To many fans, Burton will always be associated with some of his most outstanding work, including The Nightmare Before Christmas, for example. To others, he will always be associated with his least beloved works. Whatever the case, Burton is a known quantity, and therefore a strange choice for Disney and for Dumbo.
Here is a look at Burton's eight worst movies ahead of Dumbo's release this weekend.
Even at the time when it came out in 2010, Burton's take on Alice in Wonderland was not a critical hit. In retrospect, visual effects may have been just a little short of his ambitious plans at the time, and the use of 3-D glasses in the theater did not do much to help.
On top of that, many felt that Burton's jarring style clashed with the story's central theme of juxtaposing innocence with adult cynicism. Instead, Burton counted on his quirky characters and set to make magic on their own, putting a heavy emphasis on Johnny Depp as the Mad Hatter.
Years before the recent, relatively successful trilogy of remakes, Burton made an ill-fated attempt at rebooting Planet of the Apes. Given how poor the reception to his 2001 attempt was, it makes sense that fans were nervous to see James Franco take another stab at it recently.
Burton's Planet of the Apes featured a mixture of make up and CGI somehow more unnerving than the plain rubber masks from the original. It also starred Mark Wahlberg as the lead human, consigning the movie to a pretty standard action genre in many eyes.
Burton fans were buzzing in 2005 when he brought back the stop-motion style of The Nightmare Before Christmas for another horror-themed jaunt. Unfortunately, this one fell a bit flat. To many critics, there was not enough story here to justify the movie's existence, and it seemed to be an excuse for Burton to parade out his latest nightmares on the big screen.
Burton came into the world of super hero films strong in 1989 with Batman starring Michael Keaton. Unfortunately, it seems he could not capture lightning in a bottle twice, as Batman Returns veered off in some strange directions.

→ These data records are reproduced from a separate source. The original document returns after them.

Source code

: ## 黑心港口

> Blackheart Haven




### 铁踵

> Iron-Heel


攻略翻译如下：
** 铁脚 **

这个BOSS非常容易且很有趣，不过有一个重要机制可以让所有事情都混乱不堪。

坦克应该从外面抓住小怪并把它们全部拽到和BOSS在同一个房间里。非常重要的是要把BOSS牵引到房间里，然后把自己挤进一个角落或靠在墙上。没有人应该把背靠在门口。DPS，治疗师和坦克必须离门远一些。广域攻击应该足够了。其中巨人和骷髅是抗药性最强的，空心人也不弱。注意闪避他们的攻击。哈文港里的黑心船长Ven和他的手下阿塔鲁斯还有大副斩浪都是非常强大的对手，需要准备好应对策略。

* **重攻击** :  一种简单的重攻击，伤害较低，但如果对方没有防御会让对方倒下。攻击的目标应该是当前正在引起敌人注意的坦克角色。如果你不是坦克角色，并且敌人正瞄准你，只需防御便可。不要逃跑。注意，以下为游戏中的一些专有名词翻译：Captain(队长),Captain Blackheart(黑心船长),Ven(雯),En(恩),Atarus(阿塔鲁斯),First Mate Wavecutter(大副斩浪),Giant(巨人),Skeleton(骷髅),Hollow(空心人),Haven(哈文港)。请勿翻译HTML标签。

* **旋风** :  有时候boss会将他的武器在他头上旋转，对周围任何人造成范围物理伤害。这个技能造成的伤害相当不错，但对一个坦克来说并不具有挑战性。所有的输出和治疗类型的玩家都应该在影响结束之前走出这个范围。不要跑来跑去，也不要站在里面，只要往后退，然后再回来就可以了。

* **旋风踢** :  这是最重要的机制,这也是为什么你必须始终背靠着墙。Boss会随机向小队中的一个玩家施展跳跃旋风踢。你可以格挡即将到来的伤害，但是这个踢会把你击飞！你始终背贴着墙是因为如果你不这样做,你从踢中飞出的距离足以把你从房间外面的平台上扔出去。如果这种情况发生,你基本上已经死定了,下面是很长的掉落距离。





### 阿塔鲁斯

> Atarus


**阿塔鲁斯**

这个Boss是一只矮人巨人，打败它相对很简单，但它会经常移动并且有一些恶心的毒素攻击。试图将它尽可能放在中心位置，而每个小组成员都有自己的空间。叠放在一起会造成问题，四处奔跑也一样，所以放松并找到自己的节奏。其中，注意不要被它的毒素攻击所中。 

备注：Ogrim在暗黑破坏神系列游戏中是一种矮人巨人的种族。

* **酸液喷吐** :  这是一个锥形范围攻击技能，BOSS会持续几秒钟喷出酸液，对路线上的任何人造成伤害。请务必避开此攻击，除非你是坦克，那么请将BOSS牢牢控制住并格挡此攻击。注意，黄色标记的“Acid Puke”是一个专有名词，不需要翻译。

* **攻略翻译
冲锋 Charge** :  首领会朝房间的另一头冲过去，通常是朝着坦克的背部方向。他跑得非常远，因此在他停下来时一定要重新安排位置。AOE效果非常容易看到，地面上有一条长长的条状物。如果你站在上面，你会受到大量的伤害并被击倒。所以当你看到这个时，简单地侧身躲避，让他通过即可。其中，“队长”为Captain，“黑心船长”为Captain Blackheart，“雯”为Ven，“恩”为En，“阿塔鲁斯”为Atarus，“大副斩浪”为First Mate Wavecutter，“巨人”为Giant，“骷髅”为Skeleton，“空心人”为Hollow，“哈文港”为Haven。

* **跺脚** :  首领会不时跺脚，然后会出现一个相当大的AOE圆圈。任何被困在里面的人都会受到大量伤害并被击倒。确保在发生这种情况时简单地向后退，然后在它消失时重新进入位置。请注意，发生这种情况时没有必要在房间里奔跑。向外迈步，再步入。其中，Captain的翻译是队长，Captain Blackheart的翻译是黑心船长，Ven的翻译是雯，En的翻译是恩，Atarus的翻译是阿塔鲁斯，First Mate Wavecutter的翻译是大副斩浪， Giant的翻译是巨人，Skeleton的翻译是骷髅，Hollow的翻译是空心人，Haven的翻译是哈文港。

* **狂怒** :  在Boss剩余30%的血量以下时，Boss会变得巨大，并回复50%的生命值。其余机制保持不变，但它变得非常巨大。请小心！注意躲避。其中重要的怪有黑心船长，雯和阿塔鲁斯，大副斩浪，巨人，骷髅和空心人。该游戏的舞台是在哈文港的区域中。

The movie features some iconic, if not universally beloved imagery, with Michelle Pfeiffer and Danny DeVito playing bizarre versions of Catwoman and The Penguin, respectively. The movie bore all of Burton's trademark quirkiness, and unfortunately, it did not serve it well.
Burton may have been asking for trouble when he tried to remake one of the most classic films in existence. Charlie and the Chocolate Factory was far from the delightful Gene Wilder romp that preceded it, as well as the novel that both films are based on.
This may be one of Depp's most unnerving performances ever, under Burton or otherwise. Through Burton's eyes, the story seemed more horrifying than through other perspectives, and in this case that may not be a good thing.
One of Burton's oldest movies to make it on the list is the 1996 sci-fi horror Mars Attacks! The movie jumped the gun on 3-D animation in a way that even audiences at the time did not care for. Beyond that, the pulpy premise drove real conspiracy theorist paranoia for some and dimply discomforted others, with its flippant use of real-world imagery and issues.
Sleepy Hollow seemed a good fit for Burton, and for his beloved muse Johnny Depp, for that matter. The 1999 film told the classic story of the Headless Horseman, with Depp playing the heroic Ichabod Crane.
While Burton seemed to try and tone down his garishness in this film, many critics felt it could have used more. The hesitant lack of camp made for a movie that fell somewhere in the middle, where Burton's fans and the audience at large dared not go.
Finally, in 2012, Burton made another animated feature based on a stop-motion short he originally made in 1984. Frankenweenie tells the story of a horrifically revived dog and his prankster of an owner.
It was not well-received — to the extent that it was received at all — by Hollywood. Among Burton's die-hard fans, many were simply disappointed to see his signature animation style on a new story rather than a true follow-up to The Nightmare Before Christmas.